The Modi-bubble must burst soon
The agendas of political parties and the interests of big capital have become indistinguishable from each other.ht view Updated: Apr 07, 2014 01:58 IST
A dominant theme in the election debate is about how the Indian economy has been devastated by the muddle-headed policies of the UPA 2 government. The GDP growth rate has declined to below 5% while manufacturing growth has turned negative.
Annual inflation is over 8%, with several food items like cereals, milk products, vegetables, fruits, meat and fish witnessing near or over 10% inflation.
Yet, in the backdrop of this gloom surrounding the economy, the Sensex breaking all past records to cross the 22,500-mark last week offers a surreal spectacle. One of the reasons being cited for the stock market rally is the improvement in the current account deficit, which has been more than halved this year compared to last year.

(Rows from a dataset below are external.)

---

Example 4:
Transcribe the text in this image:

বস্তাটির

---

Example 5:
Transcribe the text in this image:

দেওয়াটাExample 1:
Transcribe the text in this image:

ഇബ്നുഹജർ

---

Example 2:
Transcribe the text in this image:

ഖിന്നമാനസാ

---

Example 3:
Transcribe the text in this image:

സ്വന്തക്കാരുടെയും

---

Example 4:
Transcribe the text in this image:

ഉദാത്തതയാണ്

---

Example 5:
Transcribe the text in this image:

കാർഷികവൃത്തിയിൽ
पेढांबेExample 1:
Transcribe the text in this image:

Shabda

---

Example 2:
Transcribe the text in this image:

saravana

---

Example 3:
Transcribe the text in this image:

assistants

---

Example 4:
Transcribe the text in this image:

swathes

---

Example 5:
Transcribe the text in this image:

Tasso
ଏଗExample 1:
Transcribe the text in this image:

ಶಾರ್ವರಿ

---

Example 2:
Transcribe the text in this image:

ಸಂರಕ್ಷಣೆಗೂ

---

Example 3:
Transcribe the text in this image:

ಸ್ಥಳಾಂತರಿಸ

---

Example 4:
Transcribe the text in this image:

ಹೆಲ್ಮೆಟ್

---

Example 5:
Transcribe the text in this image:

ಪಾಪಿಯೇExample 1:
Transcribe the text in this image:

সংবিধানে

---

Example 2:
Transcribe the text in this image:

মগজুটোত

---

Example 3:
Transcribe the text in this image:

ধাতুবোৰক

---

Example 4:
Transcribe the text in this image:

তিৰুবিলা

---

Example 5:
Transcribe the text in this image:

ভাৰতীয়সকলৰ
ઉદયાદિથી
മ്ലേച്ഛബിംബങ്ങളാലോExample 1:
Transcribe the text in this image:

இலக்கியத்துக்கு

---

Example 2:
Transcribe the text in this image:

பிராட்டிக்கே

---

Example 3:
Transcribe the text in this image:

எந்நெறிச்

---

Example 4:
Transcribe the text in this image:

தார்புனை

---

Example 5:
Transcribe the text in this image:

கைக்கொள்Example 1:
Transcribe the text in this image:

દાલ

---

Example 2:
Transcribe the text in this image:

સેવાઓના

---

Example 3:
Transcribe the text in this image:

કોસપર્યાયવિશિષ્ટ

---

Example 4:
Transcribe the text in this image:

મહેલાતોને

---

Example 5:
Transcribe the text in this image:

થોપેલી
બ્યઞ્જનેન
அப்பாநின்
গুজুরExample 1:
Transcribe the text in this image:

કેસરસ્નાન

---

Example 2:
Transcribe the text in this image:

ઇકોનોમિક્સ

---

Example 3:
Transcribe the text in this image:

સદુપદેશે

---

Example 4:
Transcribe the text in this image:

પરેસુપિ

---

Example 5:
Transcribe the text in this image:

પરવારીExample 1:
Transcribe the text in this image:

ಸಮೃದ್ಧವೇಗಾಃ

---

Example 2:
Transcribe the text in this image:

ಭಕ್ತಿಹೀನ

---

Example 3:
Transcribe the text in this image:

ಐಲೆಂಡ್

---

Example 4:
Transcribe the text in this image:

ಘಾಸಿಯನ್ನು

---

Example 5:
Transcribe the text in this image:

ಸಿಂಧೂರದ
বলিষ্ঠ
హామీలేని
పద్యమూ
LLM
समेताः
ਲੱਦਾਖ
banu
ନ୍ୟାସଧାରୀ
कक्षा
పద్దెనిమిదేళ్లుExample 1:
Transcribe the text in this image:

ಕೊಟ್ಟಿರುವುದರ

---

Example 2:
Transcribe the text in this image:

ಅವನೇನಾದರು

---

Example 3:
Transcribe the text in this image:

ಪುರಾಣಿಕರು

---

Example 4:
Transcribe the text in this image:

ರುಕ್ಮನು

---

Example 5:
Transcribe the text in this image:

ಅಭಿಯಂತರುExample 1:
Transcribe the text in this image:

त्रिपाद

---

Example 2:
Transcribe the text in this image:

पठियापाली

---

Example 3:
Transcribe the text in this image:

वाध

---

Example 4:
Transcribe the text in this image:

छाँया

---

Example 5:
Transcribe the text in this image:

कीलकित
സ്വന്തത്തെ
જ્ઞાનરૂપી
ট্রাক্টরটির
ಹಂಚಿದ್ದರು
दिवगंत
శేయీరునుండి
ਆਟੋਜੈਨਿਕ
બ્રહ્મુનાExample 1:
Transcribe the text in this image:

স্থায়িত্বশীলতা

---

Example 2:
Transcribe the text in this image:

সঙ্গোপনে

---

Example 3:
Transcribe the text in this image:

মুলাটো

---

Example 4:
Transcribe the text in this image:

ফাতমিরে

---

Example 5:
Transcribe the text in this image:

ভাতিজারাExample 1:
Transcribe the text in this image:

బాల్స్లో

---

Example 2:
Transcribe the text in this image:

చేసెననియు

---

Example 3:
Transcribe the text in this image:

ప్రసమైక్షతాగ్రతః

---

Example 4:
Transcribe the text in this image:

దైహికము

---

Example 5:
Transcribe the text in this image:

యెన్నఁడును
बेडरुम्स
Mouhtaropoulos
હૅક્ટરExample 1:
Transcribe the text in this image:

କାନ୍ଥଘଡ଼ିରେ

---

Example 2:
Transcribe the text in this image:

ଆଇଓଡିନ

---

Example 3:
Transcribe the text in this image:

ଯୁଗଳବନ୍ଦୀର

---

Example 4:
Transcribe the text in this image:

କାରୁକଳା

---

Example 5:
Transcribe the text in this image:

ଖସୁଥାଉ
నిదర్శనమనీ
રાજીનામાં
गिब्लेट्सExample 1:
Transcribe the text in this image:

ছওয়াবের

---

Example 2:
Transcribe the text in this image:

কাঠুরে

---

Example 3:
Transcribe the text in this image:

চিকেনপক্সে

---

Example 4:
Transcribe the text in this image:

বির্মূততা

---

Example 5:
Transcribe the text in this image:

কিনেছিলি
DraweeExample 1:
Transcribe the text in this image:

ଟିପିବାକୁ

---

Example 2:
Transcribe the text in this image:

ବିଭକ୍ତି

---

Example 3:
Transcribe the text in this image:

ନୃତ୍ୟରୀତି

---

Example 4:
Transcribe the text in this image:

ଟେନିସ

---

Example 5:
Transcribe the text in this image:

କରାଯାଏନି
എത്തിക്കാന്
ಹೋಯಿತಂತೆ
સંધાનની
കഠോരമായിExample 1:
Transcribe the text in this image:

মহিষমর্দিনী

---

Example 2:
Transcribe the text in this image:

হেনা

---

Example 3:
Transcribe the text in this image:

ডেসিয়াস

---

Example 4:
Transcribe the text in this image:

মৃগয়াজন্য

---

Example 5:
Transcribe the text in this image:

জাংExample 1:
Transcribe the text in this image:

However, this improvement is partly because of the curb in gold imports imposed last year and partly because of the industrial slowdown itself, which has led to lower imports of capital goods. Such modest and uncertain improvement cannot account for a record-breaking surge in the stock market.
The more plausible explanation lies in the expectation of a ‘business-friendly’ regime led by Narendra Modi being installed in Delhi after the Lok Sabha polls. What started with foreign brokerages like Goldman Sachs and Nomura predicting a Modi victory has snowballed into a gigantic speculative bubble fed by the opinion polls showing high ratings for the BJP, being churned out by the corporate-controlled media.
As is always the case with the Indian stock market, the current bubble is also being driven by the foreign institutional investors, who have pumped in net investments of over Rs 20,000 crore in March 2014 alone. This has happened at a time when such ‘hot money’ has flown out of other ‘emerging economies’ like China, Russia and Brazil.
It is also interesting to see the stocks of big corporate groups gaining significantly out of the market bubble. For example, if you had invested `1 lakh in the equities of a certain Gujarat-based conglomerate a year ago, it is now worth over Rs 1,40,000.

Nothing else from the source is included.